Mellody watched Calvin’s disappearing body.
She closed the door.
‘Uh … we need to find Calvin’s family!’ she shouted to the house.
And again, stumbling across the hall: ‘We need to find his family!’
With a dreamy determination, she tried to supervise her feet, which swayed and sped regardless, bouncing her against the banisters, the wall, and finally into her husband’s large, unloving hold.
‘Where are they?’ she demanded of his face.
‘Jesus, Mell. Calm down,’ it said. ‘Renée is on her way. She’s calling Calvin’s label so they can call his family.’
‘What …’ breathlessly, ‘the fuck happened?’
Hugo sighed, as though bored by the question.
‘What the fuck happened?’ she repeated. Such effort it took.
‘We went up on to the roof …’ Mike began, but Hugo spoke over him:
‘He was wasted, Mellody, OK? He was lying over the edge of the roof when we got up there. Mike went over to see if he was OK, and he just fell off. I doubt he could even walk, to be honest. What the fuck had you given him?’
‘Why …’ She was beginning to crumble. She knew the signs, little shifts and settlings, a burning building’s intimations of collapse. ‘Why didn’t you call the ambulance? Before?’
‘It would have made no diff
erence. You saw him.’
A gloomy acquiescence held.
‘He might die,’ Mellody managed to say.
‘Mm?’ said Hugo. He seemed not to have heard.
‘They think he might die, Hugo. He’s got spinal damage, um, ineffective breathing … um …’ What had that woman said into her radio? ‘… suspected subjural … heema …’
‘But he’s not dead?’ Mike’s eyes were wide.
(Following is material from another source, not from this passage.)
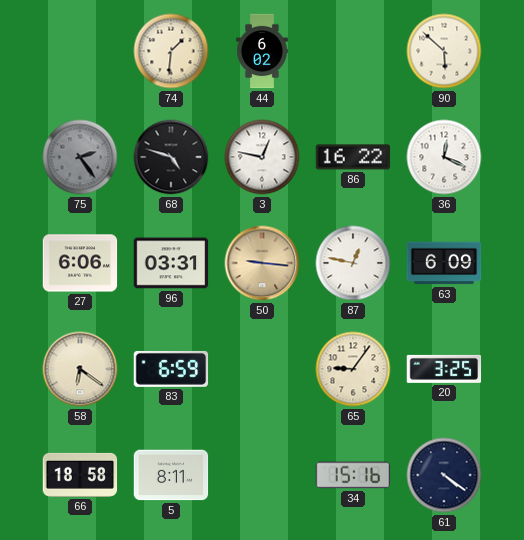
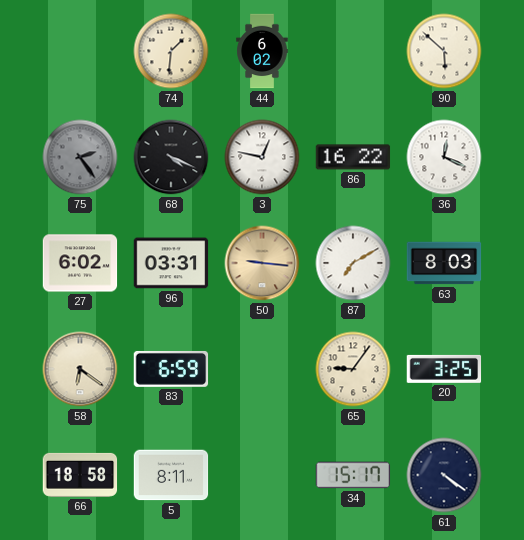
68: 4:48 -> 4:19
27: 6:06 -> 6:02
87: 12:47 -> 7:10
63: 6:09 -> 8:03
34: 15:16 -> 15:17
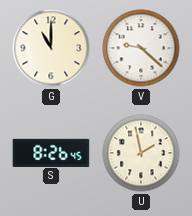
His and Hugo’s faces looked kind of blue.
‘No,’ she reassured them. ‘There is … um … ineffective breathing, and …’
‘Oh,’ said Hugo. ‘Good.’
They were blue. Everything was blue, flashing blue.
‘It’s the police,’ Mike said.
For a moment, Michael heard nothing. He was deafened by a pressure wave of joy. Innocent: a word for children and for passers-by. And now he knew it as a feeling. He was innocent. Calvin was alive. And he was innocent.
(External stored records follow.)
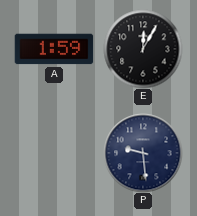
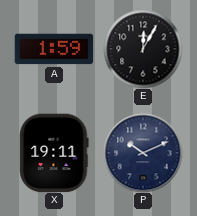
X: none -> 19:11
P: 9:29 -> 10:11
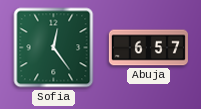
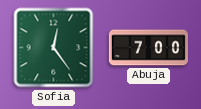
Abuja: 6:57 -> 7:00
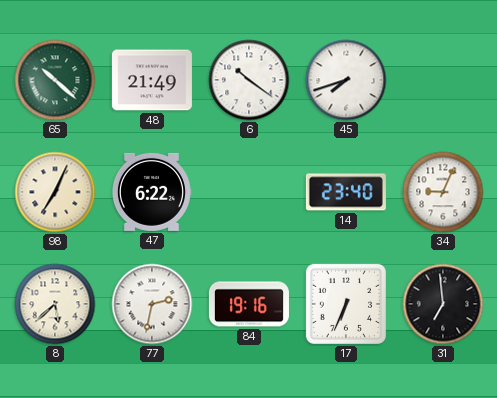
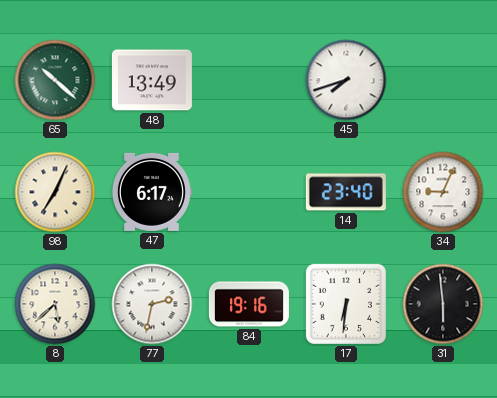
48: 21:49 -> 13:49
6: 10:21 -> none
47: 6:22 -> 6:17
17: 6:34 -> 6:31
31: 6:59 -> 5:59
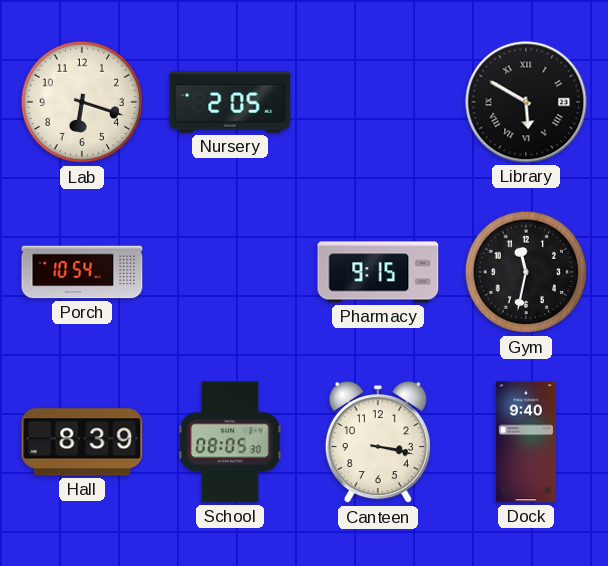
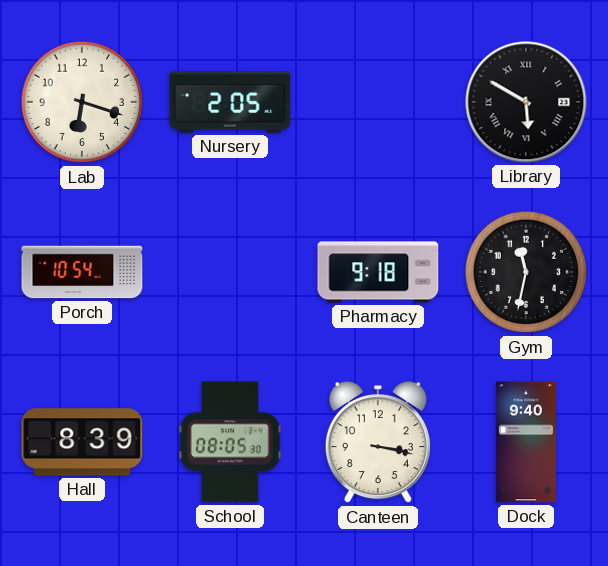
Pharmacy: 9:15 -> 9:18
‘But he’s not dead?’ he asked.
‘No,’ said Mellody. ‘There is …’ she hesitated, unsteady on her feet, ‘ineffective breathing, and …’
‘Oh good,’ said Hugo.
Trying to be so cool about it. Like he cared. Like Calvin was what mattered here. The too-calm tone. Those tightened cords of brow. Michael saw it all. Oh yes. Very good. The lizardly relief. There had been no such signs of sympathy before.
From the street, an urgent perforating light.
‘It’s the police,’ Michael said, referring quickly to the screens.
And even now, as he looked back at Mellody and Hugo, he saw that they were beautiful. Blonde and brown; she quite tall, he taller. Her powdered slenderness, though gripped there, fitting in his torso’s groove. His negligently dashing grade of beard. Such specimenship, never better seen than in its mussing up.
For a while, they just stood looking as he looked at them.
But from outside, and rising, a jostled hum was leaking in, broken through with shouts that burst like bubbles of excitement on the surface.